TOUGH FOR STUDENTS BUT EASY FOR JUDGES OR VICE VERSA?!  AN EARLY EVALUATION OF ANGOFF ITEM ACCURACY IN THREE EXAMINATIONS

 

** Poster Award Nominee

 

Donna Beman, Tomlin J. Paul*, Joseph M. Branday, Lauriann Young, Elaine Williams, The University of the West Indies, Mona Campus, JAMAICA

 

Purpose

The modified Angoff-method was used for the first time in December 2006 at the University of the West Indies, Jamaica to determine pass/fail cut-points for Stage 1 medical examinations.   This paper seeks to examine the level of agreement between judges’ item-estimates and level of difficulty of items.

Methods

All item-estimates for three multiple choice examinations (250 items) were collected from the standard setting process.  The data were categorized into quartiles by level of item difficulty using the p-values.
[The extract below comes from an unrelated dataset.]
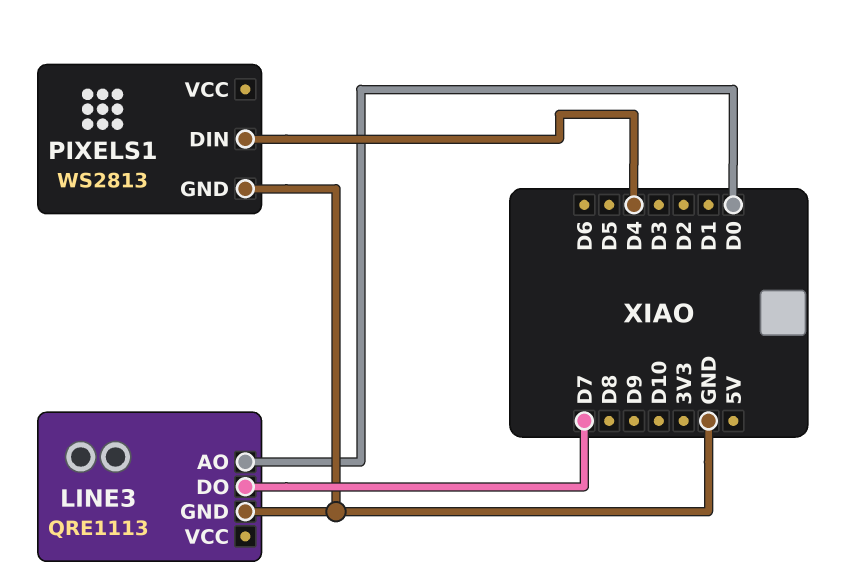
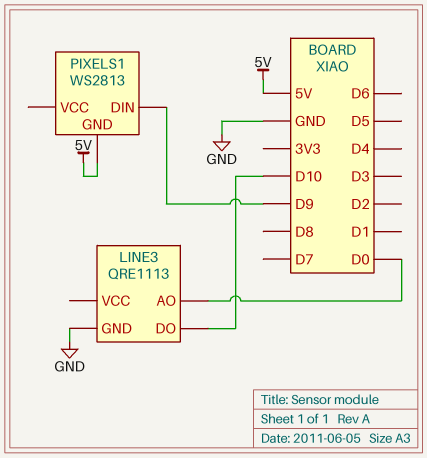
LINE3 pin DO: D7 -> D10
PIXELS1 pin DIN: D4 -> D9
PIXELS1 pin GND: GND -> 5V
The difference between the p-values and item-estimates were measured. 

Results

Judges’ item-estimates approximated the p-values in the mid-quartiles especially in the moderately difficult quartile.  Item-estimates in the highest and lowest quartile of difficulty showed greater divergence with p-values.  

 

Item difficulty

Mean difference (S.D.)

 (p-value – item-estimates)

 

Exam A

Exam B

Exam C

Highest

-17.4  (8.1)

-20.1  (5.8)

-14.1  (8.2)

Moderately High

-1.9   (7.2)

2.5    (8.7)

5.4    (9.2)

Moderately Low

7.2   (9.4)

18.4  (13.1)

19.9  (6.8)

Lowest

26.6   (12.5)

31.6  (8.2)

32.5  (8.9)

Conclusion

Consistent with the literature on standard setting, judges in this introductory period of standard setting, tended to underestimate the difficulty of hard items and overestimate the difficulty of easy items.  Efforts should be made to improve judges’ appreciation of the possible ranges in item difficulty.